EXERCISE MATERIAL below:

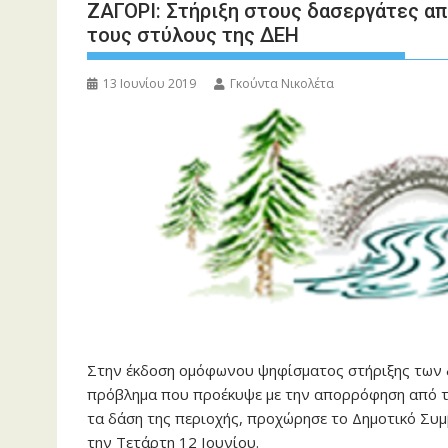
ΖΑΓΟΡΙ: Στήριξη στους δασεργάτες απ
τους στύλους της ΔΕΗ
13 Ιουνίου 2019
Γκούντα Νικολέτα
Στην έκδοση ομόφωνου ψηφίσματος στήριξης των 
πρόβλημα που προέκυψε με την απορρόφηση από 
τα δάση της περιοχής, προχώρησε το Δημοτικό Συ
την Τετάρτη 12 Ιουνίου.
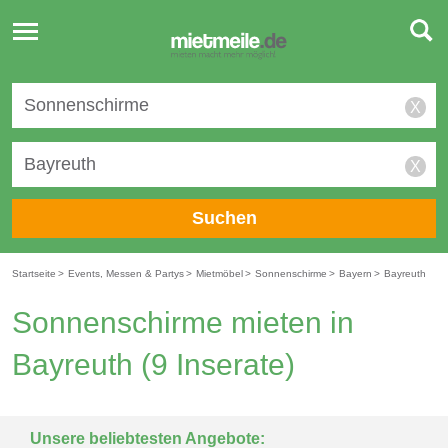
Toggle
navigation
X
X
Suchen
Startseite
>
Events, Messen & Partys
>
Mietmöbel
>
Sonnenschirme
>
Bayern
>
Bayreuth
Sonnenschirme mieten in
Bayreuth
(9 Inserate)
Unsere beliebtesten Angebote:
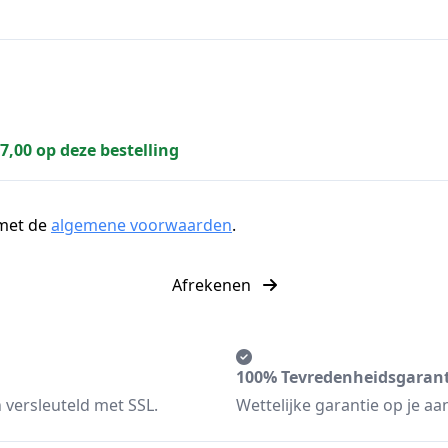
77,00 op deze bestelling
 met de
algemene voorwaarden
.
Afrekenen
100% Tevredenheidsgarant
 versleuteld met SSL.
Wettelijke garantie op je a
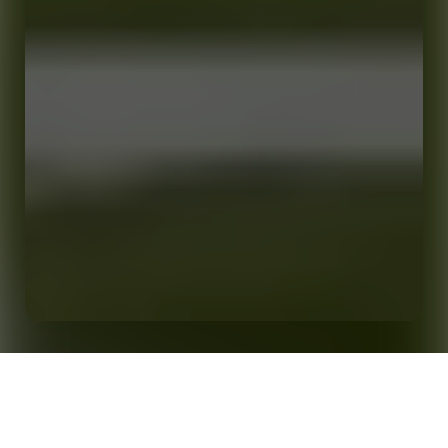
TryZone IQ：Opta 与 Capgemini 如何在 2025 年女子橄榄
首页
洞察
球世界杯上革新了现场观赛体验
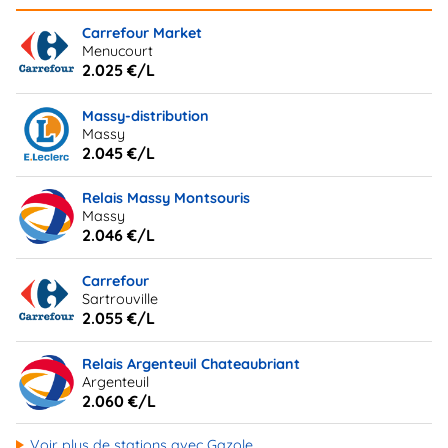
Carrefour Market
Menucourt
2.025 €/L
Massy-distribution
Massy
2.045 €/L
Relais Massy Montsouris
Massy
2.046 €/L
Carrefour
Sartrouville
2.055 €/L
Relais Argenteuil Chateaubriant
Argenteuil
2.060 €/L
Voir plus de stations avec Gazole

End of EXERCISE MATERIAL.

## WHAT THIS TASK INVOLVES
Render the text read from all of the records above as a JSON list of strings, with one string per line. Omit blank lines and the picture markers.

## YOUR SOLUTION
[
  "ΖΑΓΟΡΙ: Στήριξη στους δασεργάτες απ",
  "τους στύλους της ΔΕΗ",
  "13 Ιουνίου 2019",
  "Γκούντα Νικολέτα",
  "Στην έκδοση ομόφωνου ψηφίσματος στήριξης των ",
  "πρόβλημα που προέκυψε με την απορρόφηση από ",
  "τα δάση της περιοχής, προχώρησε το Δημοτικό Συ",
  "την Τετάρτη 12 Ιουνίου.",
  "Toggle",
  "navigation",
  "X",
  "X",
  "Suchen",
  "Startseite",
  ">",
  "Events, Messen & Partys",
  ">",
  "Mietmöbel",
  ">",
  "Sonnenschirme",
  ">",
  "Bayern",
  ">",
  "Bayreuth",
  "Sonnenschirme mieten in",
  "Bayreuth",
  "(9 Inserate)",
  "Unsere beliebtesten Angebote:",
  "77,00 op deze bestelling",
  " met de",
  "algemene voorwaarden",
  ".",
  "Afrekenen",
  "100% Tevredenheidsgarant",
  " versleuteld met SSL.",
  "Wettelijke garantie op je a",
  "TryZone IQ：Opta 与 Capgemini 如何在 2025 年女子橄榄",
  "首页",
  "洞察",
  "球世界杯上革新了现场观赛体验",
  "Carrefour Market",
  "Menucourt",
  "2.025 €/L",
  "Massy-distribution",
  "Massy",
  "2.045 €/L",
  "Relais Massy Montsouris",
  "Massy",
  "2.046 €/L",
  "Carrefour",
  "Sartrouville",
  "2.055 €/L",
  "Relais Argenteuil Chateaubriant",
  "Argenteuil",
  "2.060 €/L",
  "Voir plus de stations avec Gazole"
]